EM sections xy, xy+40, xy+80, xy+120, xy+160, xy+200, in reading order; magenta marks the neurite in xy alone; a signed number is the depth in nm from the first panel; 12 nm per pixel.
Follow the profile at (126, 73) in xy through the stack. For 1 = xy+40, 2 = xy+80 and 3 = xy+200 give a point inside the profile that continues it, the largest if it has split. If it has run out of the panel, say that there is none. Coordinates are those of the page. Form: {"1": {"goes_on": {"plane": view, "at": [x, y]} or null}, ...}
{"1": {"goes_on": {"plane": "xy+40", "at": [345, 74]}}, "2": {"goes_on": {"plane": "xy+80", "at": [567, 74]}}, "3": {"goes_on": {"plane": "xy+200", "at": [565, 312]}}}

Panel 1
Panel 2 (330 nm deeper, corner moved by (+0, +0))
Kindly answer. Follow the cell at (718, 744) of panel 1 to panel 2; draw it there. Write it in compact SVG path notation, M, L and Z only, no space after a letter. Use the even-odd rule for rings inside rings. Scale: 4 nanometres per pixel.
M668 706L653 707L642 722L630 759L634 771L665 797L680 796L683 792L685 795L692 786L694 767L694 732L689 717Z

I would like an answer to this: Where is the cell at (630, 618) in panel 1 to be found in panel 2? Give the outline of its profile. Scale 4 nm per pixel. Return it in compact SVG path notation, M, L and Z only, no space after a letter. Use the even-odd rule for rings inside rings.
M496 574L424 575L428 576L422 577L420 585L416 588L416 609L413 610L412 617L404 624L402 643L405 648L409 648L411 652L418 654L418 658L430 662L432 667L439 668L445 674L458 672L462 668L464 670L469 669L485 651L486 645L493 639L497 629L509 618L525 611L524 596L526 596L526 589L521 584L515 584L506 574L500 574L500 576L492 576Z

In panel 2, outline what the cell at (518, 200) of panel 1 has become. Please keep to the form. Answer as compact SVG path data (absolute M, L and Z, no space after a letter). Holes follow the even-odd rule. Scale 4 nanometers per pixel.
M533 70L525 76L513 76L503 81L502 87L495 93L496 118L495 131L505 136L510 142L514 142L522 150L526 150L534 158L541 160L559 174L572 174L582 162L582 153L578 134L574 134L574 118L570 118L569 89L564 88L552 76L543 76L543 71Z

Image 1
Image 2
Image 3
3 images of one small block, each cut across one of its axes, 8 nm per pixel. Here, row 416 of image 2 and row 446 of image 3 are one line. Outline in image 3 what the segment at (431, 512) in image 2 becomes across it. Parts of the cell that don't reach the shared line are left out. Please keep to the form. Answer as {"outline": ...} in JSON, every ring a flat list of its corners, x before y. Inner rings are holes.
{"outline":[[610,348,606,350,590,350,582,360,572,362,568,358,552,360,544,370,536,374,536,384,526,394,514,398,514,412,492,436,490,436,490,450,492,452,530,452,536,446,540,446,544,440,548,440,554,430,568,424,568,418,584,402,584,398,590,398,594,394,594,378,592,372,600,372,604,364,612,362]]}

→ Exercise requirements: Each line of the listing has to be reproduced exactly.

→ Output below:
EM sections xy, xy+40, xy+80, xy+120, xy+160, xy+200, in reading order; magenta marks the neurite in xy alone; a signed number is the depth in nm from the first panel; 12 nm per pixel.
Follow the profile at (126, 73) in xy through the stack. For 1 = xy+40, 2 = xy+80 and 3 = xy+200 give a point inside the profile that continues it, the largest if it has split. If it has run out of the panel, say that there is none. Coordinates are those of the page. Form: {"1": {"goes_on": {"plane": view, "at": [x, y]} or null}, ...}
{"1": {"goes_on": {"plane": "xy+40", "at": [345, 74]}}, "2": {"goes_on": {"plane": "xy+80", "at": [567, 74]}}, "3": {"goes_on": {"plane": "xy+200", "at": [565, 312]}}}

Panel 1
Panel 2 (330 nm deeper, corner moved by (+0, +0))
Kindly answer. Follow the cell at (718, 744) of panel 1 to panel 2; draw it there. Write it in compact SVG path notation, M, L and Z only, no space after a letter. Use the even-odd rule for rings inside rings. Scale: 4 nanometres per pixel.
M668 706L653 707L642 722L630 759L634 771L665 797L680 796L683 792L685 795L692 786L694 767L694 732L689 717Z

I would like an answer to this: Where is the cell at (630, 618) in panel 1 to be found in panel 2? Give the outline of its profile. Scale 4 nm per pixel. Return it in compact SVG path notation, M, L and Z only, no space after a letter. Use the even-odd rule for rings inside rings.
M496 574L424 575L428 576L422 577L420 585L416 588L416 609L413 610L412 617L404 624L402 643L405 648L409 648L411 652L418 654L418 658L430 662L432 667L439 668L445 674L458 672L462 668L464 670L469 669L485 651L486 645L493 639L497 629L509 618L525 611L524 596L526 596L526 589L521 584L515 584L506 574L500 574L500 576L492 576Z

In panel 2, outline what the cell at (518, 200) of panel 1 has become. Please keep to the form. Answer as compact SVG path data (absolute M, L and Z, no space after a letter). Holes follow the even-odd rule. Scale 4 nanometers per pixel.
M533 70L525 76L513 76L503 81L502 87L495 93L496 118L495 131L505 136L510 142L514 142L522 150L526 150L534 158L541 160L559 174L572 174L582 162L582 153L578 134L574 134L574 118L570 118L569 89L564 88L552 76L543 76L543 71Z

Image 1
Image 2
Image 3
3 images of one small block, each cut across one of its axes, 8 nm per pixel. Here, row 416 of image 2 and row 446 of image 3 are one line. Outline in image 3 what the segment at (431, 512) in image 2 becomes across it. Parts of the cell that don't reach the shared line are left out. Please keep to the form. Answer as {"outline": ...} in JSON, every ring a flat list of its corners, x before y. Inner rings are holes.
{"outline":[[610,348,606,350,590,350,582,360,572,362,568,358,552,360,544,370,536,374,536,384,526,394,514,398,514,412,492,436,490,436,490,450,492,452,530,452,536,446,540,446,544,440,548,440,554,430,568,424,568,418,584,402,584,398,590,398,594,394,594,378,592,372,600,372,604,364,612,362]]}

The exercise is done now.